Dermal acute studies

In the key study (CitoxLab 2012), the test item was applied in its original form to the skin of five females and then five males Sprague-Dawley rats at the dose-level of 2000 mg/kg. The application site was covered by a semi-occlusive dressing for 24 hours. No unscheduled deaths occurred during the study. No clinical signs indicative of systemic toxicity were observed in any animals. A yellow discoloration was observed at application site of all animals between days 2 and 4. Erythema and scabs were noted in 2/5 females between days 5 and 14. Scabs were also observed in 1/5 males on days 3 and 4. When compared to historical control data, a lower body weight gain was noted in 1/5 females (5 g,vs.36 ± 12 g in control data base) between day 1 and day 8. In addition, a body weight loss of 1% was noted respectively in 2/5 males during the first week of observation period. Their body weight gains returned to normal thereafter. No test item-related changes were seen at necropsy. The dermal LD50 of the test item,TMTM, was higher than 2000 mg/kg in rats.

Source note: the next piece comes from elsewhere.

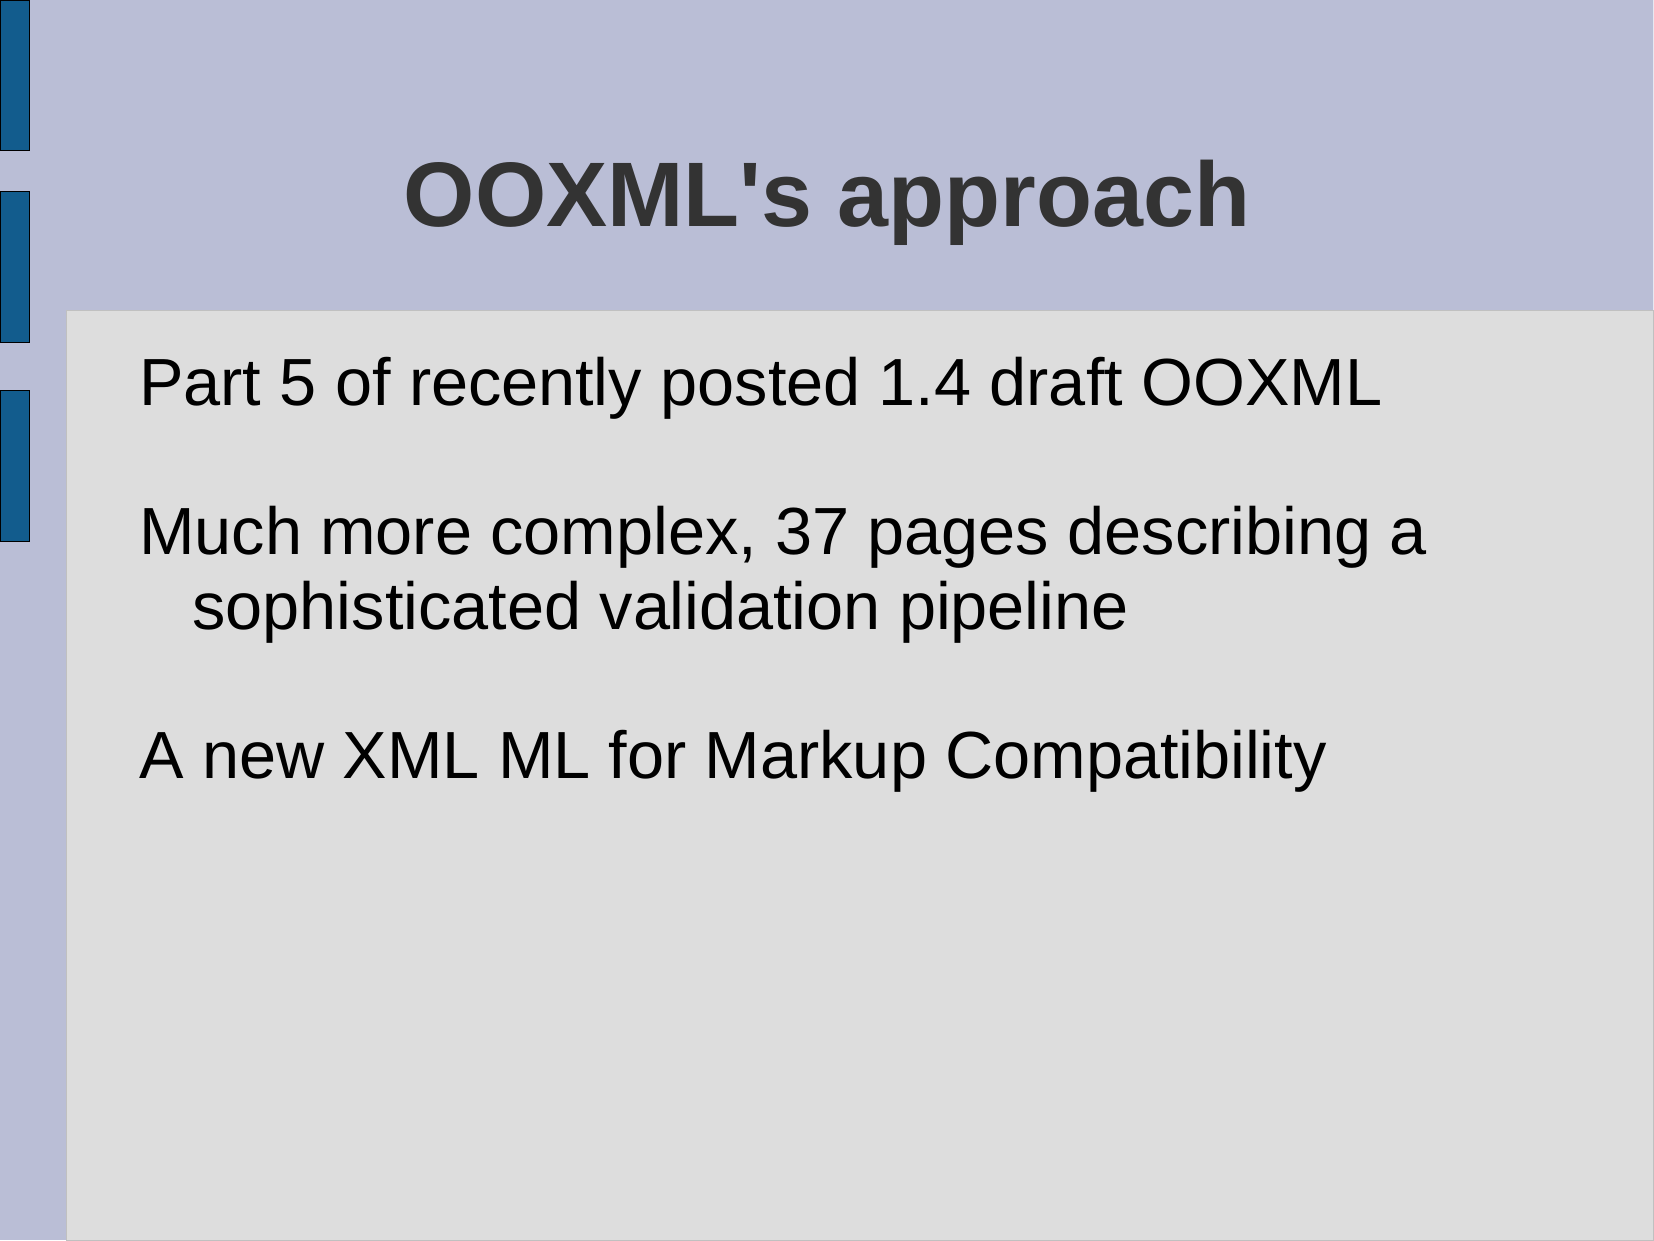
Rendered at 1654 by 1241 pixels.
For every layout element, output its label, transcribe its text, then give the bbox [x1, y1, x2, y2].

title OOXML's approach [121, 91, 1534, 299]
list Part 5 of recently posted 1.4 draft OOXML Much more complex, 37 pages describing a sophisticated validation pipeline A new XML ML for Markup Compatibility [121, 344, 1534, 1127]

In the supporting study (Pennwalt 1977), group of 6 rabbits were dosed with a single dose of 2000 mg/kg. Individual doses were applied to the pre-moistened fur-clipped skin of the drunk, covered with a two-ply layer of wet gauze, and overcovered with an impervious sleeve. These dressings were removed 24 hours later and the animals were observed for seven days. No mortalities was observed. All of the animals remained asymptomatic and gained body weight during the observation period. According to this study, the acute dermal LD50 is higher than 2000 mg/kg in rabbits.

Justification for classification or non-classification

Mandatory classification / Regulation (EC) No 1272/2008

Oral acute Tox. 4, H302 (Harmful if swallowed). Justification: LD50(oral) is between 300 and 2000 mg/kg bw.

  

Self classification / Regulation (EC) No 1272/2008:

Oral acute Tox. 4, H302 (Harmful if swallowed). Justification: LD50 (oral) is between 300 and 2000 mg/kg bw.

Inhalation acute Tox. 4, H332 (Harmful if inhaled). Justification: LC50 (aerosol) is between 1 and 5 mg/L.

No classification is required by dermal route because the dermal LD50 of TMTM is higher than 2000 mg/kg.